> Activity:
Your answer must be an exact copy of the data below.

> Material provided:
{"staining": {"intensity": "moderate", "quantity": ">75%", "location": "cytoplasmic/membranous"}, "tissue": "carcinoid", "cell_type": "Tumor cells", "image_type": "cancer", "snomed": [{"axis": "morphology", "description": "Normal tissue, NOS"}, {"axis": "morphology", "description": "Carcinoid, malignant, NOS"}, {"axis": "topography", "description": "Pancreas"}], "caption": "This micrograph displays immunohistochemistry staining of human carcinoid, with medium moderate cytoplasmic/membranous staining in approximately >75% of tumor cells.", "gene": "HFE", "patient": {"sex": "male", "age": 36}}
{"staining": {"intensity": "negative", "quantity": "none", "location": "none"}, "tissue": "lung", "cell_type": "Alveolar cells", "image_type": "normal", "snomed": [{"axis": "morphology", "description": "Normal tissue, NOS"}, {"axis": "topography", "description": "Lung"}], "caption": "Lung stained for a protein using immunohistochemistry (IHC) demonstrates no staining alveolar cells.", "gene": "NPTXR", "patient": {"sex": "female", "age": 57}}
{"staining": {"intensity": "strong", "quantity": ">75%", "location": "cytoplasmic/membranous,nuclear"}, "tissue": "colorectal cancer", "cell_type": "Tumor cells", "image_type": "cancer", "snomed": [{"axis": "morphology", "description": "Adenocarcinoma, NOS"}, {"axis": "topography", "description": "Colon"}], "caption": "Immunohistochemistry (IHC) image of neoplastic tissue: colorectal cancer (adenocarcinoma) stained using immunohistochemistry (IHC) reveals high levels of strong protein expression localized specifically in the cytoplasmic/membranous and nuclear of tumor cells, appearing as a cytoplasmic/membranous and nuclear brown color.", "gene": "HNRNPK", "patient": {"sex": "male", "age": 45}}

> Output:
{"staining": {"intensity": "moderate", "quantity": ">75%", "location": "cytoplasmic/membranous"}, "tissue": "carcinoid", "cell_type": "Tumor cells", "image_type": "cancer", "snomed": [{"axis": "morphology", "description": "Normal tissue, NOS"}, {"axis": "morphology", "description": "Carcinoid, malignant, NOS"}, {"axis": "topography", "description": "Pancreas"}], "caption": "This micrograph displays immunohistochemistry staining of human carcinoid, with medium moderate cytoplasmic/membranous staining in approximately >75% of tumor cells.", "gene": "HFE", "patient": {"sex": "male", "age": 36}}
{"staining": {"intensity": "negative", "quantity": "none", "location": "none"}, "tissue": "lung", "cell_type": "Alveolar cells", "image_type": "normal", "snomed": [{"axis": "morphology", "description": "Normal tissue, NOS"}, {"axis": "topography", "description": "Lung"}], "caption": "Lung stained for a protein using immunohistochemistry (IHC) demonstrates no staining alveolar cells.", "gene": "NPTXR", "patient": {"sex": "female", "age": 57}}
{"staining": {"intensity": "strong", "quantity": ">75%", "location": "cytoplasmic/membranous,nuclear"}, "tissue": "colorectal cancer", "cell_type": "Tumor cells", "image_type": "cancer", "snomed": [{"axis": "morphology", "description": "Adenocarcinoma, NOS"}, {"axis": "topography", "description": "Colon"}], "caption": "Immunohistochemistry (IHC) image of neoplastic tissue: colorectal cancer (adenocarcinoma) stained using immunohistochemistry (IHC) reveals high levels of strong protein expression localized specifically in the cytoplasmic/membranous and nuclear of tumor cells, appearing as a cytoplasmic/membranous and nuclear brown color.", "gene": "HNRNPK", "patient": {"sex": "male", "age": 45}}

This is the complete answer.